North Square is a British television drama series written and created by Peter Moffat, and broadcast by Channel 4 from 18 October to 20 December 2000. Starring an ensemble cast, including Phil Davis, Rupert Penry-Jones, Helen McCrory and Kevin McKidd, the programme is set around the practice of a barristers' chambers in Leeds. The series was filmed in and around the real life Park Square, Leeds. This is the area in the city where the majority of barristers' chambers are concentrated.

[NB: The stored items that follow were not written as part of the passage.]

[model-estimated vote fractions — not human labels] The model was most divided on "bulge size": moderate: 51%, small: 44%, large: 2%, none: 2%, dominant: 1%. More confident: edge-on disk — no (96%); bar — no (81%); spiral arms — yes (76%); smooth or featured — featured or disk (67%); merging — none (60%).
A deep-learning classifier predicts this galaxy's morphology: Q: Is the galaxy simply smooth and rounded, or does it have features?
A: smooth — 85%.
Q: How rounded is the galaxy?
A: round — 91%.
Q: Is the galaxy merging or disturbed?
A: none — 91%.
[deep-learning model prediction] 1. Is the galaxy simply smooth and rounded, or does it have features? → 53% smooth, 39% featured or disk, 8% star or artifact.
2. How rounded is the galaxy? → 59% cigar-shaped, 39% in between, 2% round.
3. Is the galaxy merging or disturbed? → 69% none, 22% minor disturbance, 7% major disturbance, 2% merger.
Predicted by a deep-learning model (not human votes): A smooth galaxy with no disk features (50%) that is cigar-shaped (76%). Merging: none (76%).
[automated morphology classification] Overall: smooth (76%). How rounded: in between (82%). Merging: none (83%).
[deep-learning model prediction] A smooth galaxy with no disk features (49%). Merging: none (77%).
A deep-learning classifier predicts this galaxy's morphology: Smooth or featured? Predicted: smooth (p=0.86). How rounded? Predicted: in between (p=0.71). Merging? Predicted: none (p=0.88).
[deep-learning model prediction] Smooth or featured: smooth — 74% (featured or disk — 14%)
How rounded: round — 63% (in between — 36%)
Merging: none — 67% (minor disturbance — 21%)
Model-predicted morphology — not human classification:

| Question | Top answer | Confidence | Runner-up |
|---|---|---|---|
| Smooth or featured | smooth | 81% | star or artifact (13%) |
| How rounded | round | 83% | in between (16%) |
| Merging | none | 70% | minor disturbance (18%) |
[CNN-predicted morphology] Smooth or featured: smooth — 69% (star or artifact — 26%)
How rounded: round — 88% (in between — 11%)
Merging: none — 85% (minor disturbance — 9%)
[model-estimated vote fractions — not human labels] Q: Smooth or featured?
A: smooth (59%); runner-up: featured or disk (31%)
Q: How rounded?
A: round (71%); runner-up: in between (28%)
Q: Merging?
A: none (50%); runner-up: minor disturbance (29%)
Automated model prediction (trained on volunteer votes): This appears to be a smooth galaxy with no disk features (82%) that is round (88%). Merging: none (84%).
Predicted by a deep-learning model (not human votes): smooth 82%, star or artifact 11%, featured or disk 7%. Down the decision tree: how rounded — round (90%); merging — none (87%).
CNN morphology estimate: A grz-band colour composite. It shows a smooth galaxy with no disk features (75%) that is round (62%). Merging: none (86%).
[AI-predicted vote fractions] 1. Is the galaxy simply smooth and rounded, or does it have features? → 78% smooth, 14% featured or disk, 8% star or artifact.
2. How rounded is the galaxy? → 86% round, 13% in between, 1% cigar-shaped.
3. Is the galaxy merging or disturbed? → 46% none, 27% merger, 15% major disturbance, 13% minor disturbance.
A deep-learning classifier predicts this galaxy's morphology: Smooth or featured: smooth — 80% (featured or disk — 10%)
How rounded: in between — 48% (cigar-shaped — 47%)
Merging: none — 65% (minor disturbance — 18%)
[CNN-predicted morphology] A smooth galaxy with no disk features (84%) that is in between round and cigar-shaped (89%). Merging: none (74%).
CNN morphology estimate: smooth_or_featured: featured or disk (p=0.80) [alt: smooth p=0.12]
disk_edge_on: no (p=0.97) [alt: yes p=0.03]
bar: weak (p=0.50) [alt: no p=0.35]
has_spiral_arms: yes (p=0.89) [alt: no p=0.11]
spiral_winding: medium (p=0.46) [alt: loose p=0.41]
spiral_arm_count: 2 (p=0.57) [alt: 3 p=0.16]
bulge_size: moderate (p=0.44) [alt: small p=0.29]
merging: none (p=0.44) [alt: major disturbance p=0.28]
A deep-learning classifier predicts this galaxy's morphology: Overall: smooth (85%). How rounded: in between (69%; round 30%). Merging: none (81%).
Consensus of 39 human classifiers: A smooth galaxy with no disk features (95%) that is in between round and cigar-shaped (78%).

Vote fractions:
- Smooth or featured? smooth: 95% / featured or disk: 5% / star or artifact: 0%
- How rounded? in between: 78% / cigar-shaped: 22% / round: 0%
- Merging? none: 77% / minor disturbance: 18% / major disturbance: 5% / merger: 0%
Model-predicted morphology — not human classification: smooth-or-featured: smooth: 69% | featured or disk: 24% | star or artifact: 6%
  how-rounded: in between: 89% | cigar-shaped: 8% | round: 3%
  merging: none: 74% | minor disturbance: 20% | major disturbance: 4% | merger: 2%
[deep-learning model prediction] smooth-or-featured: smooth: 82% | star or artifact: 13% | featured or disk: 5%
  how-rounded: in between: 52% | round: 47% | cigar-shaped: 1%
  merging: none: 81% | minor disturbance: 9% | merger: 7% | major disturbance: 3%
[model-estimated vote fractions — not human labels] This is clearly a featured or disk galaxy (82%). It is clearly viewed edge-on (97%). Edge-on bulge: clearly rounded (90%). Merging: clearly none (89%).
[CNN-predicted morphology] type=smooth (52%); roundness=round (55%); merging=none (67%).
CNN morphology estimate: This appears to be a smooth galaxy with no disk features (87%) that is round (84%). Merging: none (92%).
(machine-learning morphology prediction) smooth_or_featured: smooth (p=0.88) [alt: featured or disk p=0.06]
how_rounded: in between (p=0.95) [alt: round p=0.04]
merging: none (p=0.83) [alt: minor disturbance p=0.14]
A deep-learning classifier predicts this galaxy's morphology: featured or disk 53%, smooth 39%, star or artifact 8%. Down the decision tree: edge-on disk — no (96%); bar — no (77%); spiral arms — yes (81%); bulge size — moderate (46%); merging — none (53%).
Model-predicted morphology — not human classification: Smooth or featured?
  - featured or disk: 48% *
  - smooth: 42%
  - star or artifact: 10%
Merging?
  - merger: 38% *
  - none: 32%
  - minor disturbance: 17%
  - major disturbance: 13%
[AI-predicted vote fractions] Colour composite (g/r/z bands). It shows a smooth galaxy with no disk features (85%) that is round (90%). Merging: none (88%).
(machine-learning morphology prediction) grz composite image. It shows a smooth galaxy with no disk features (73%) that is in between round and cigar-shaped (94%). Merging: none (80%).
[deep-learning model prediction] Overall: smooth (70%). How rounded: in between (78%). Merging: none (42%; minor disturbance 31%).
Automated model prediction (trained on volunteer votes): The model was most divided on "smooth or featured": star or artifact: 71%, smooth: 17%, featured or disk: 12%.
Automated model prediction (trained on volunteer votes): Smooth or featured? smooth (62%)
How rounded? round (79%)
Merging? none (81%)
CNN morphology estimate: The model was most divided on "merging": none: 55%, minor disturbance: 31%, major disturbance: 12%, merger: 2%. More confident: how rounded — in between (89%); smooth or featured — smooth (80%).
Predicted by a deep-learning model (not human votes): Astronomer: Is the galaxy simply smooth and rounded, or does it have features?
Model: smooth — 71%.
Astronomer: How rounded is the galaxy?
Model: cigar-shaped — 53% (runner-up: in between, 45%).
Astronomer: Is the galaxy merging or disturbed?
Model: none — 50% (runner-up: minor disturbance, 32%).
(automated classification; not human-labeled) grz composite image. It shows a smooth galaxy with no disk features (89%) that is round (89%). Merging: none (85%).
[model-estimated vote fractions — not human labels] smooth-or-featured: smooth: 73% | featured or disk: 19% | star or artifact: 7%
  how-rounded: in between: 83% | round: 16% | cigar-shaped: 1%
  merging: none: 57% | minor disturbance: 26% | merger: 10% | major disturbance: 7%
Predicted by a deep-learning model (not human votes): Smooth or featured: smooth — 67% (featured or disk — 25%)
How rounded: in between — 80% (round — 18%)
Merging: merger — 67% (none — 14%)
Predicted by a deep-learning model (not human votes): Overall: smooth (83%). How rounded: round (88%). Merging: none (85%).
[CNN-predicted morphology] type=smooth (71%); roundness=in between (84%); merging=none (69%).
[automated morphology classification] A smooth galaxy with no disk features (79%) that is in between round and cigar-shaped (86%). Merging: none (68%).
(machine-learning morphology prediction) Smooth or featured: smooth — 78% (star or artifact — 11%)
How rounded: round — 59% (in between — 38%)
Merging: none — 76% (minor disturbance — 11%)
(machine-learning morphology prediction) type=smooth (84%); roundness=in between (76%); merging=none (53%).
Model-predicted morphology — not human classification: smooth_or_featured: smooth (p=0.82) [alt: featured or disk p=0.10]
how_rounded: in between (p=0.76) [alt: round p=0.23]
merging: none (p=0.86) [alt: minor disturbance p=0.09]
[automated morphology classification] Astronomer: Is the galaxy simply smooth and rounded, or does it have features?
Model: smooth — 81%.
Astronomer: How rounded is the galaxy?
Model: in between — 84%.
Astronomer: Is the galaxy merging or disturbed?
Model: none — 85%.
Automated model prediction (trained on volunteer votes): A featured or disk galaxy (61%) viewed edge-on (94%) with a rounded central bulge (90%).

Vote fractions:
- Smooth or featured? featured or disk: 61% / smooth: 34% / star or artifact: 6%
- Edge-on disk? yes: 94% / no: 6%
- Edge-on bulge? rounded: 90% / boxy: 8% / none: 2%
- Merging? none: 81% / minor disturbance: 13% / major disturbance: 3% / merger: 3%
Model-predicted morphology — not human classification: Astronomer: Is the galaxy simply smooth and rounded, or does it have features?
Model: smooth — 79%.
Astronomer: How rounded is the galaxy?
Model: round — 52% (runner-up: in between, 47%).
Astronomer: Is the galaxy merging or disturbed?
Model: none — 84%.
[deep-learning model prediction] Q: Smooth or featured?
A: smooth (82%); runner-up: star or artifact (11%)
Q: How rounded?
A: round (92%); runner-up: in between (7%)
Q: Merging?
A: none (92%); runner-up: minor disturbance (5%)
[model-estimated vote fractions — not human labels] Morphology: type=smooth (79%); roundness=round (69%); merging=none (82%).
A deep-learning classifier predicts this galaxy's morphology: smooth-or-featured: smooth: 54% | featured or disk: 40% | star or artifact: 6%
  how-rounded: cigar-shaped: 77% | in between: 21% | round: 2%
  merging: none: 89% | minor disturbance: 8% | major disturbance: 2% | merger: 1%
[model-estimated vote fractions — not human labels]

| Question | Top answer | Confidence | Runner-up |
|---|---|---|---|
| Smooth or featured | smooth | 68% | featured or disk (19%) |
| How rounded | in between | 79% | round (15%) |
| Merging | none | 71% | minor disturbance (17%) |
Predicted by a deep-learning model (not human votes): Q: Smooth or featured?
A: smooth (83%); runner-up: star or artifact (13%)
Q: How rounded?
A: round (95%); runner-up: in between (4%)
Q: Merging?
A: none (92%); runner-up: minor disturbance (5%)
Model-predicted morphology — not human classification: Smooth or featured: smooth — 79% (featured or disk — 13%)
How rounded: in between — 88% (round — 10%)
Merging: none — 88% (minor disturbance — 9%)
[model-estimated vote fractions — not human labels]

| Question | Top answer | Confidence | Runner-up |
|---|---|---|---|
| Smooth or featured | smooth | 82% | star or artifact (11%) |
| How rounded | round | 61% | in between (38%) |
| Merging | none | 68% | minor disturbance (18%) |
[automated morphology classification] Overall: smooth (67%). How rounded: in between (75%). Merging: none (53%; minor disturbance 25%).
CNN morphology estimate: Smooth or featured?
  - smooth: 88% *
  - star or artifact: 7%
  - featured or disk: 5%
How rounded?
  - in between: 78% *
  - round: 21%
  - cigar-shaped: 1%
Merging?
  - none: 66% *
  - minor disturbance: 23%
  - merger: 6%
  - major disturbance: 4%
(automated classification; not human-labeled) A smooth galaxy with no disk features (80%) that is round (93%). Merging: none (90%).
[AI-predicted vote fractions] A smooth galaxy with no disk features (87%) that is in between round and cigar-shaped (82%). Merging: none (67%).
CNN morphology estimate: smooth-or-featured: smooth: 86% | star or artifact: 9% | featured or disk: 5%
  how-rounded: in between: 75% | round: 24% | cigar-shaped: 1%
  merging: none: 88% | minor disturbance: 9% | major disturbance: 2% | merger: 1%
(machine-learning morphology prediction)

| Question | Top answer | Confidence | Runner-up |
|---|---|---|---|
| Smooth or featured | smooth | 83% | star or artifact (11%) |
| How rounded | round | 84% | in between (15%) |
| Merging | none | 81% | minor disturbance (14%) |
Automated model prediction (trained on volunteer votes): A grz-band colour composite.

Despite gaining considerable critical acclaim, the show failed to garner a substantial audience resulting in only the one series of ten episodes being produced. In Australia, the series was broadcast in 2001 on ABC and repeated in 2004 after popular and critical acclaim. The full series was released on DVD for the first time by Acorn Media UK on 5 March 2012.

==Synopsis==
North Square is a British drama about a group of young, irreverent barristers all hoping to make their mark in the legal profession at a defence chambers in Leeds, West Yorkshire. They are all under the leadership of their Machiavellian chief clerk Peter McLeish (Phil Davis), who is clever and obsessed by work and doesn't appear to have a social life. He's struggling to make this new enterprise work and will do anything to make it succeed and beat his archrival, Michael Marlowe (Tony Monroe), from whom he left, taking the best barristers with him. He establishes relationships with the top criminals in Leeds so he can get their best cases. He is not above persuading a client to offer a plea, not because it's in their best interests but because he doesn't want to miss out on a bigger case coming up.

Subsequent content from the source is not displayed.